Johnny Hallyday trahi par Instagram. Il y a quelques années, le feuilleton judiciaire autour de l’héritage du chanteur a montré que les réseaux sociaux pouvaient aider à déterminer la résidence fiscale d’un contribuable. Les sites et plateformes sur lesquels les utilisateurs publient des informations personnelles peuvent en effet constituer un précieux outil dans la chasse aux domiciliations fiscales frauduleuses, trafics illicites ou autres activités occultes. Cela n’a évidemment pas échappé aux services des impôts qui, pourtant, n’utilisent pas cette possibilité. Mais cela va bientôt changer.

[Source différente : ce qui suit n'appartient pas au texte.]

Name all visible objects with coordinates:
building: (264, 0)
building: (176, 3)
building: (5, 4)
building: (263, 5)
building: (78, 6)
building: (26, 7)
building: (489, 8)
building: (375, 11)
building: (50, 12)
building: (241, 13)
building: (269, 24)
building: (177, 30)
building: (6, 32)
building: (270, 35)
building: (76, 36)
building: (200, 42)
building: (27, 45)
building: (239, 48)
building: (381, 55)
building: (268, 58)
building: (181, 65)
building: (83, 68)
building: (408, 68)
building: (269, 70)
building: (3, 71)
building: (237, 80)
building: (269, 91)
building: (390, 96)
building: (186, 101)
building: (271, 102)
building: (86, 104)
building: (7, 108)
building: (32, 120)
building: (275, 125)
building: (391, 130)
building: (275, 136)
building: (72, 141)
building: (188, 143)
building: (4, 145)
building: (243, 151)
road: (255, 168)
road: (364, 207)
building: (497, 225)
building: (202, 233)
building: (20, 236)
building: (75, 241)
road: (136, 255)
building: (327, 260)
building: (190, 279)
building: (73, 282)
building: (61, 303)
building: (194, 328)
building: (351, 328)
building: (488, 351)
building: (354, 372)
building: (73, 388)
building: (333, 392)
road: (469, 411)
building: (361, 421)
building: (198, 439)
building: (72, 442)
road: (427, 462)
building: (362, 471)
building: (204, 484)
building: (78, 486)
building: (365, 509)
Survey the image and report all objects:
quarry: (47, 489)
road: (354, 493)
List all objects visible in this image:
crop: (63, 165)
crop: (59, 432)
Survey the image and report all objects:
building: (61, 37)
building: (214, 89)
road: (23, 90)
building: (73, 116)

Le fisc vient en effet de recevoir le dernier coup de tampon ouvrant la voie à l’expérimentation, pendant trois ans, de la collecte des données publiques (qui ne nécessitent pas de saisir un mot de passe) mises sur Facebook, LinkedIn, Twitter, etc., ou sur des sites tels que Airbnb, Leboncoin ou autre Blablacar. Le décret détaillant les modalités de mise en oeuvre de cette collecte vient de paraître, accompagné de nouveaux commentaires de la Commission nationale de l’informatique et des libertés (CNIL).
Mesure « liberticide »
Pour mémoire, le dispositif, poussé par Gérald Darmanin lorsqu’il était ministre de l’Action et des Comptes publics, a été voté dans la loi de Finances pour 2020. L’article en question a suscité des débats houleux au Parlement, où certains ont dénoncé une mesure « liberticide ». La CNIL a exprimé son inquiétude dans un avis de 2019, tandis que le Conseil constitutionnel a, lui, restreint le champ d’application de la traque numérique.
Le débat est désormais clos et, dans les jours ou semaines qui viennent, l’algorithme d’analyse de risque de la Direction générale des Finances publiques va donc être alimenté par les réseaux sociaux et plateformes en ligne. Jérôme Fournel, qui dirige ce département du ministère de l’Economie, soutient cette modernisation des outils qui passe par le « Data Mining ». Fin 2019, il indiquait d’ailleurs que le recours à l’intelligence artificielle concernait près d’un quart des contrôles fiscaux.
Echange automatique de données entre pays
La surveillance numérique ne cesse de progresser. Depuis quelques années, l’administration obtient notamment des plateformes de ventes en ligne des déclarations sur les revenus générés par leurs membres, en vertu du droit de communication.
Le fisc a aussi nettement étoffé son arsenal de lutte contre la fraude via l’échange automatique de données entre pays, généralisé en 2018. Grâce à ces accords destinés à en finir avec le secret bancaire, le nombre de comptes à l’étranger de contribuables français déclarés par des capitales partenaires a explosé : en 2019, les services de Bercy ont ainsi reçu des informations sur 4,8 millions de comptes . Tout l’enjeu est désormais de bien exploiter ce déluge de données.